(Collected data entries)
::::::::::
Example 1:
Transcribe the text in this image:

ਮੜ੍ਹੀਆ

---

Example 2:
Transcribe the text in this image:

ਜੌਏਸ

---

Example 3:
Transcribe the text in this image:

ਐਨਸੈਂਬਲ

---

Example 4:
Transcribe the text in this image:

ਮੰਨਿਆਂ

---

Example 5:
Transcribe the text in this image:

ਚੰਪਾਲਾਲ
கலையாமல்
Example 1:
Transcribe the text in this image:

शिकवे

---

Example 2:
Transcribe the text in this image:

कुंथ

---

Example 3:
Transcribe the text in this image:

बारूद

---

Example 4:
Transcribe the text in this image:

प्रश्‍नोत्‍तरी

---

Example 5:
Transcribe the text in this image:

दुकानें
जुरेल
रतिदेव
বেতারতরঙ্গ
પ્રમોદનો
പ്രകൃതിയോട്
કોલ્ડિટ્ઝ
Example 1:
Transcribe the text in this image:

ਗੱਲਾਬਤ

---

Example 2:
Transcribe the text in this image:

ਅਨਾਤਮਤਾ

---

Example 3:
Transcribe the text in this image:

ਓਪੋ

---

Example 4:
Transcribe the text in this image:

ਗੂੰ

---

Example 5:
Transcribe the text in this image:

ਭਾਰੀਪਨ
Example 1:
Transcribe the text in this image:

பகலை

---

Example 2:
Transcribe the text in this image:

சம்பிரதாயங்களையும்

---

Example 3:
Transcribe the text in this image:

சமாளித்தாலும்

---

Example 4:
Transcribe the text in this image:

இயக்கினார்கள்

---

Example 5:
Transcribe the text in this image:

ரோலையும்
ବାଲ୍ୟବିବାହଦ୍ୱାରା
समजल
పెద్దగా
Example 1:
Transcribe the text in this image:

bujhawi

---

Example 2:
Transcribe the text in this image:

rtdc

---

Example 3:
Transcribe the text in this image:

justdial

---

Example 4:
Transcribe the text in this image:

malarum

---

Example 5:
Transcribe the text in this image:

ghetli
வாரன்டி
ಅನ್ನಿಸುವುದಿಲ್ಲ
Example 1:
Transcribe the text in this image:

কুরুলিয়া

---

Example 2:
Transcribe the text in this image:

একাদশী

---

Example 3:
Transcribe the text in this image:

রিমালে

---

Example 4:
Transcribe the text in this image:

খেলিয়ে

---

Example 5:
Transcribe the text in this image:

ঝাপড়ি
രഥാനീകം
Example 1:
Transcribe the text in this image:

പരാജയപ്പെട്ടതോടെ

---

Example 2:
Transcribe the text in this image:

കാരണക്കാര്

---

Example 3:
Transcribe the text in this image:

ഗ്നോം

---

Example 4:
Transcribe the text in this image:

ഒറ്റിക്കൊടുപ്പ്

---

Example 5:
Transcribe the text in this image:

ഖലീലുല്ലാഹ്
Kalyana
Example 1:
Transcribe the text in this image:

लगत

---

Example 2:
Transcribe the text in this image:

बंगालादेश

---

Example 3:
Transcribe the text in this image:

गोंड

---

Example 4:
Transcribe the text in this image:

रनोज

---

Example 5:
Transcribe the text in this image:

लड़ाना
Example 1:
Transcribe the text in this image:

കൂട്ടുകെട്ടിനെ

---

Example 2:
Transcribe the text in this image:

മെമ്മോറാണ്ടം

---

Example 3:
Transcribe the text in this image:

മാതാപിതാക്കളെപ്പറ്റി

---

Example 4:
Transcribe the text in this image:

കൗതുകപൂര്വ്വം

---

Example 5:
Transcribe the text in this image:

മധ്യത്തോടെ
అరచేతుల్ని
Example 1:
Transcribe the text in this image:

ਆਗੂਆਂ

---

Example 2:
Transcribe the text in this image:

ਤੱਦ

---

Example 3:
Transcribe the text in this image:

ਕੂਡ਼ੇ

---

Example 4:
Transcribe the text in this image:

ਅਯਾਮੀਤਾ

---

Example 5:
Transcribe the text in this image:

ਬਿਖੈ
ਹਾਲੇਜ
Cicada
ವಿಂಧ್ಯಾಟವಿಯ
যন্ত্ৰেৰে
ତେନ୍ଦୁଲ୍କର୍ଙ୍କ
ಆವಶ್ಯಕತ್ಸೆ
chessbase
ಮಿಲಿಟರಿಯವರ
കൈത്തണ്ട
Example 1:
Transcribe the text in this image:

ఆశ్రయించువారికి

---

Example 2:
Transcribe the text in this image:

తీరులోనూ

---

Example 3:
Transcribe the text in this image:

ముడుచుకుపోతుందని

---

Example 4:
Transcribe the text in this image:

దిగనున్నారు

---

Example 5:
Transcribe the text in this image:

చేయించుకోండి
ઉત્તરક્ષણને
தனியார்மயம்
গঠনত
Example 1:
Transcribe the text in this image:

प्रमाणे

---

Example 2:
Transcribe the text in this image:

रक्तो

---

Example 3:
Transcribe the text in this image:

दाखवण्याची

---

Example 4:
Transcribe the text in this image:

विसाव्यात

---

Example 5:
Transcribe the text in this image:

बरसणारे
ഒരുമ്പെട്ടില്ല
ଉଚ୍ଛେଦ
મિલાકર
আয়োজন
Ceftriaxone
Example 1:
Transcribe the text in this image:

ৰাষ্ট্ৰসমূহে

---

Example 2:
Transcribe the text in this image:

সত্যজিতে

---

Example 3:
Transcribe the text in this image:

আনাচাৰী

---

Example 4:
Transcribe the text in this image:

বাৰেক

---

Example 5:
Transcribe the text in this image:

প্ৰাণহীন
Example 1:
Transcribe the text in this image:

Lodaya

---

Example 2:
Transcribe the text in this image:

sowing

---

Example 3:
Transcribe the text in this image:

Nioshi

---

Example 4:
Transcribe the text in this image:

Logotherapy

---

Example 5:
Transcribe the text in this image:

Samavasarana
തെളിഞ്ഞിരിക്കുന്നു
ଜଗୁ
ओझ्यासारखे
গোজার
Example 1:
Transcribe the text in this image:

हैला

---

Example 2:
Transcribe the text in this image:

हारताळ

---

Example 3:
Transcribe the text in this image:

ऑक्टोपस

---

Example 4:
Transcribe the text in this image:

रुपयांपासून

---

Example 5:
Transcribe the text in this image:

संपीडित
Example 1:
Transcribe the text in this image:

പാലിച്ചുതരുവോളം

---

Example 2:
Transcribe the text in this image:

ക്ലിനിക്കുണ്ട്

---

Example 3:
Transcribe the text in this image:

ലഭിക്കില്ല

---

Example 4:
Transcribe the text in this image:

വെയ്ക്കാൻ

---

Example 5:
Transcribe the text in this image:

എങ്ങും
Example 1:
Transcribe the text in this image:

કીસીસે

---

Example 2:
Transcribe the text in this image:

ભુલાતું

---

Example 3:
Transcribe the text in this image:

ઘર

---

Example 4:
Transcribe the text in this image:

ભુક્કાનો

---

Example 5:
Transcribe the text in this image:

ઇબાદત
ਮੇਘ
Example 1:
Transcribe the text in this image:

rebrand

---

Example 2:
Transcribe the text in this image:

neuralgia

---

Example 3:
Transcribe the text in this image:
::::::::::
Repeat the data in full, exactly as supplied.

Reply to the task:
Example 1:
Transcribe the text in this image:

ਮੜ੍ਹੀਆ

---

Example 2:
Transcribe the text in this image:

ਜੌਏਸ

---

Example 3:
Transcribe the text in this image:

ਐਨਸੈਂਬਲ

---

Example 4:
Transcribe the text in this image:

ਮੰਨਿਆਂ

---

Example 5:
Transcribe the text in this image:

ਚੰਪਾਲਾਲ
கலையாமல்
Example 1:
Transcribe the text in this image:

शिकवे

---

Example 2:
Transcribe the text in this image:

कुंथ

---

Example 3:
Transcribe the text in this image:

बारूद

---

Example 4:
Transcribe the text in this image:

प्रश्‍नोत्‍तरी

---

Example 5:
Transcribe the text in this image:

दुकानें
जुरेल
रतिदेव
বেতারতরঙ্গ
પ્રમોદનો
പ്രകൃതിയോട്
કોલ્ડિટ્ઝ
Example 1:
Transcribe the text in this image:

ਗੱਲਾਬਤ

---

Example 2:
Transcribe the text in this image:

ਅਨਾਤਮਤਾ

---

Example 3:
Transcribe the text in this image:

ਓਪੋ

---

Example 4:
Transcribe the text in this image:

ਗੂੰ

---

Example 5:
Transcribe the text in this image:

ਭਾਰੀਪਨ
Example 1:
Transcribe the text in this image:

பகலை

---

Example 2:
Transcribe the text in this image:

சம்பிரதாயங்களையும்

---

Example 3:
Transcribe the text in this image:

சமாளித்தாலும்

---

Example 4:
Transcribe the text in this image:

இயக்கினார்கள்

---

Example 5:
Transcribe the text in this image:

ரோலையும்
ବାଲ୍ୟବିବାହଦ୍ୱାରା
समजल
పెద్దగా
Example 1:
Transcribe the text in this image:

bujhawi

---

Example 2:
Transcribe the text in this image:

rtdc

---

Example 3:
Transcribe the text in this image:

justdial

---

Example 4:
Transcribe the text in this image:

malarum

---

Example 5:
Transcribe the text in this image:

ghetli
வாரன்டி
ಅನ್ನಿಸುವುದಿಲ್ಲ
Example 1:
Transcribe the text in this image:

কুরুলিয়া

---

Example 2:
Transcribe the text in this image:

একাদশী

---

Example 3:
Transcribe the text in this image:

রিমালে

---

Example 4:
Transcribe the text in this image:

খেলিয়ে

---

Example 5:
Transcribe the text in this image:

ঝাপড়ি
രഥാനീകം
Example 1:
Transcribe the text in this image:

പരാജയപ്പെട്ടതോടെ

---

Example 2:
Transcribe the text in this image:

കാരണക്കാര്

---

Example 3:
Transcribe the text in this image:

ഗ്നോം

---

Example 4:
Transcribe the text in this image:

ഒറ്റിക്കൊടുപ്പ്

---

Example 5:
Transcribe the text in this image:

ഖലീലുല്ലാഹ്
Kalyana
Example 1:
Transcribe the text in this image:

लगत

---

Example 2:
Transcribe the text in this image:

बंगालादेश

---

Example 3:
Transcribe the text in this image:

गोंड

---

Example 4:
Transcribe the text in this image:

रनोज

---

Example 5:
Transcribe the text in this image:

लड़ाना
Example 1:
Transcribe the text in this image:

കൂട്ടുകെട്ടിനെ

---

Example 2:
Transcribe the text in this image:

മെമ്മോറാണ്ടം

---

Example 3:
Transcribe the text in this image:

മാതാപിതാക്കളെപ്പറ്റി

---

Example 4:
Transcribe the text in this image:

കൗതുകപൂര്വ്വം

---

Example 5:
Transcribe the text in this image:

മധ്യത്തോടെ
అరచేతుల్ని
Example 1:
Transcribe the text in this image:

ਆਗੂਆਂ

---

Example 2:
Transcribe the text in this image:

ਤੱਦ

---

Example 3:
Transcribe the text in this image:

ਕੂਡ਼ੇ

---

Example 4:
Transcribe the text in this image:

ਅਯਾਮੀਤਾ

---

Example 5:
Transcribe the text in this image:

ਬਿਖੈ
ਹਾਲੇਜ
Cicada
ವಿಂಧ್ಯಾಟವಿಯ
যন্ত্ৰেৰে
ତେନ୍ଦୁଲ୍କର୍ଙ୍କ
ಆವಶ್ಯಕತ್ಸೆ
chessbase
ಮಿಲಿಟರಿಯವರ
കൈത്തണ്ട
Example 1:
Transcribe the text in this image:

ఆశ్రయించువారికి

---

Example 2:
Transcribe the text in this image:

తీరులోనూ

---

Example 3:
Transcribe the text in this image:

ముడుచుకుపోతుందని

---

Example 4:
Transcribe the text in this image:

దిగనున్నారు

---

Example 5:
Transcribe the text in this image:

చేయించుకోండి
ઉત્તરક્ષણને
தனியார்மயம்
গঠনত
Example 1:
Transcribe the text in this image:

प्रमाणे

---

Example 2:
Transcribe the text in this image:

रक्तो

---

Example 3:
Transcribe the text in this image:

दाखवण्याची

---

Example 4:
Transcribe the text in this image:

विसाव्यात

---

Example 5:
Transcribe the text in this image:

बरसणारे
ഒരുമ്പെട്ടില്ല
ଉଚ୍ଛେଦ
મિલાકર
আয়োজন
Ceftriaxone
Example 1:
Transcribe the text in this image:

ৰাষ্ট্ৰসমূহে

---

Example 2:
Transcribe the text in this image:

সত্যজিতে

---

Example 3:
Transcribe the text in this image:

আনাচাৰী

---

Example 4:
Transcribe the text in this image:

বাৰেক

---

Example 5:
Transcribe the text in this image:

প্ৰাণহীন
Example 1:
Transcribe the text in this image:

Lodaya

---

Example 2:
Transcribe the text in this image:

sowing

---

Example 3:
Transcribe the text in this image:

Nioshi

---

Example 4:
Transcribe the text in this image:

Logotherapy

---

Example 5:
Transcribe the text in this image:

Samavasarana
തെളിഞ്ഞിരിക്കുന്നു
ଜଗୁ
ओझ्यासारखे
গোজার
Example 1:
Transcribe the text in this image:

हैला

---

Example 2:
Transcribe the text in this image:

हारताळ

---

Example 3:
Transcribe the text in this image:

ऑक्टोपस

---

Example 4:
Transcribe the text in this image:

रुपयांपासून

---

Example 5:
Transcribe the text in this image:

संपीडित
Example 1:
Transcribe the text in this image:

പാലിച്ചുതരുവോളം

---

Example 2:
Transcribe the text in this image:

ക്ലിനിക്കുണ്ട്

---

Example 3:
Transcribe the text in this image:

ലഭിക്കില്ല

---

Example 4:
Transcribe the text in this image:

വെയ്ക്കാൻ

---

Example 5:
Transcribe the text in this image:

എങ്ങും
Example 1:
Transcribe the text in this image:

કીસીસે

---

Example 2:
Transcribe the text in this image:

ભુલાતું

---

Example 3:
Transcribe the text in this image:

ઘર

---

Example 4:
Transcribe the text in this image:

ભુક્કાનો

---

Example 5:
Transcribe the text in this image:

ઇબાદત
ਮੇਘ
Example 1:
Transcribe the text in this image:

rebrand

---

Example 2:
Transcribe the text in this image:

neuralgia

---

Example 3:
Transcribe the text in this image:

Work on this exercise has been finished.